HAB Research & Brothers


客不足に悩むハノーバー万博−マンションの中の自国文化圏

2000年08月18日(金)
在独ジャーナリスト 美濃口 坦

 北ドイツの町ハノーバーで6月1日から万国博覧会が開催されている。このEXPO2000のテーマは「人間、自然、技術 − 新世界の出現」で、主催者自らが述べるように1992年リオで179の国々が署名した「アジェンダ21」と関連している。すでに見物した人々の評判は悪くないのに、ドイツのメディアでは訪問者が少なくて困っていることしか話題にならない。

 ●目標入場者数取り下げ

 ハノーバー万博の主催者は五ヶ月間の会期中に4000万人の入場者を見込んだ。この目標を達成するためには、毎日平均26万5000人が入場しなければいけない。ところが、今までこの目標平均入場者数に達した日など1日としてなかった。それどころか入場者数が特に多い日でも10万を少し超える程度に過ぎない。現在までの一日の平均入場者数は7万台である。
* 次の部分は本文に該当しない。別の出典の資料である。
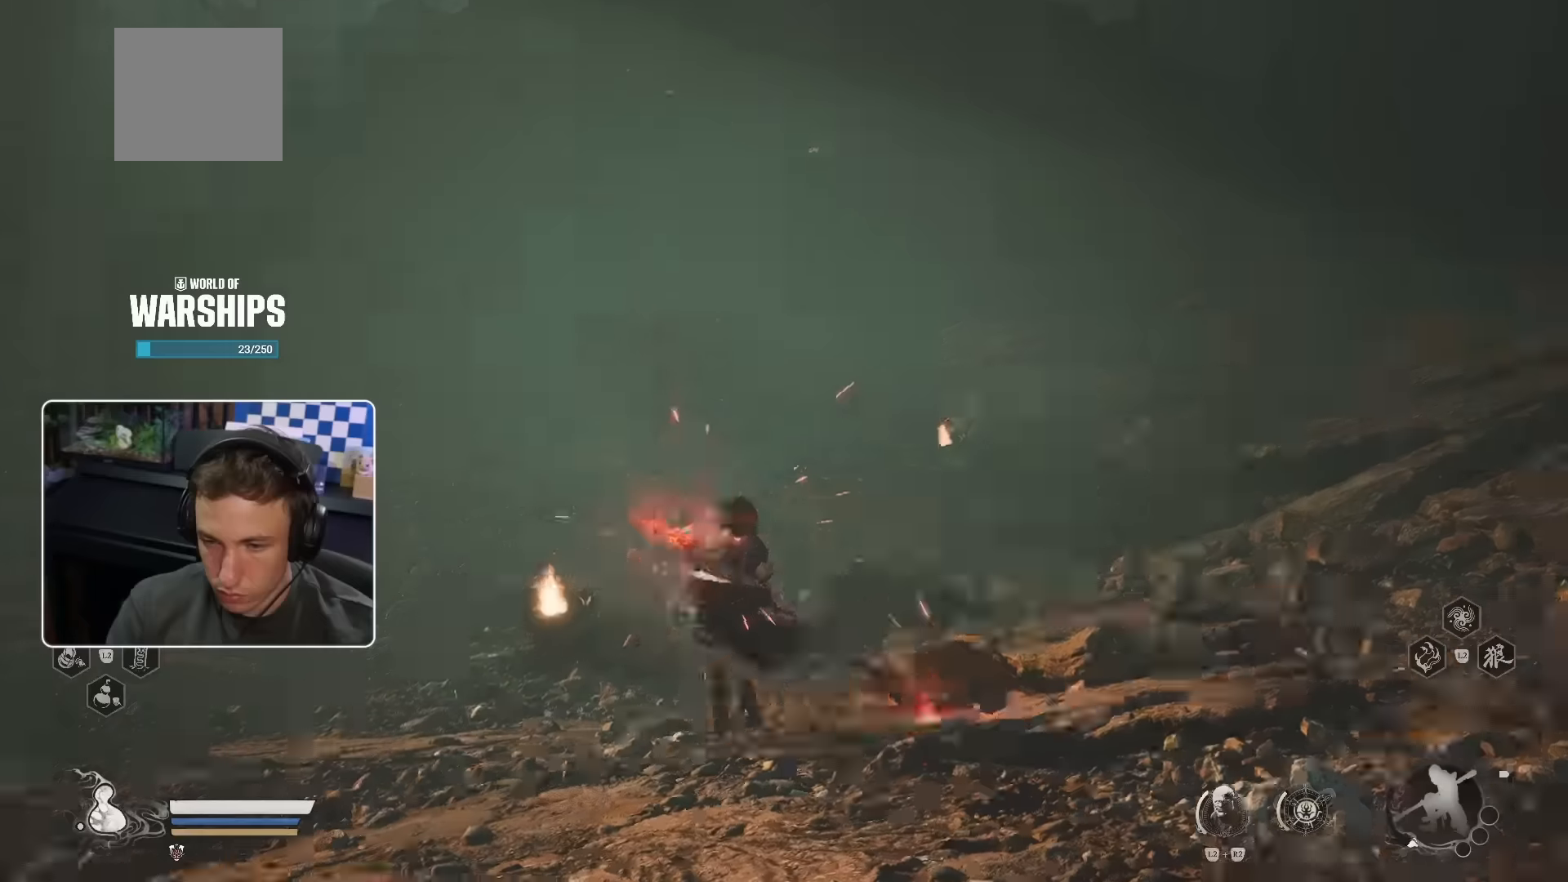
{"buttons": [], "left_stick": "up", "right_stick": "center", "events": [[334, "left_stick", "up"]]}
 お土産物屋で働く人々をはじめ630人が開催後二週間も経たないうちに解雇された。ドイツで学校が夏休みに入るのは州によって異なる。例えば、ルール地方のノルトライン・ウェストファーレン州は6月の最後の州に夏休みに突入したが、南ドイツのバイエル州はしんがりで、夏休みは7月27日からである。

 子供連家族が万博を訪れるこの夏休みのシーズンこそ本来ならかきいれ時である。そう思うのは日本人だけでなく、万博会場アルバイトの人材派遣会社が7月1日もしくは8月1日から人手不足を見越して1180人も従業員数を増大させるべく雇用契約を結んでいた。ところが、夏休みに入っても入場者数が増えないと見て、彼らは早々この増員計画を中止してしまった。事実、彼らが予想したように夏休みシーズンに入ってから、毎日の入場者数は増えるどころか減る傾向にある。このような事情から、EXPO2000の主催者は4000万人の入場者目標数をあっさり取り下げてしまった。

 ●万博よりバカンス

 なぜハノーバー万博にあまり人が行かないのだろうか。西ヨーロッパの国では、たいていの人々が2週間、3週間、4週間の休暇をとり、どこか一箇所にとどまってのんびりする。

 そしてこの種のバカンスの経費も低い。例えば、我家は子供2人の4人家族であるが、ミュンヘンから車で地中海沿岸のイタリアの町に赴き、そこで家具とキッチンが備わり、2DKのフラットの住居もしくはバンガローを1週間借りて支払う家賃はせいぜい500マルク(邦貨で3万円余り)である。買い物をして料理をしたり、あるいは1日一度レストランで食事し、浜辺で子供達がアイスクリームを食べたいだけ食べたとしてもたいしお金が出て行かない。

 またこの数年来飛行機代、ホテル宿泊代、朝晩の食事付きで、例えばフロリダ一週間700マルク(4万円あまり)といった休暇も流行っている。但し、これは1人頭の値段であり、自分で自動車を運転してイタリアへ行くより割高になる。それでも昔コロンブスが苦労して航海した大西洋を飛び超えることができるので安いといえば安い。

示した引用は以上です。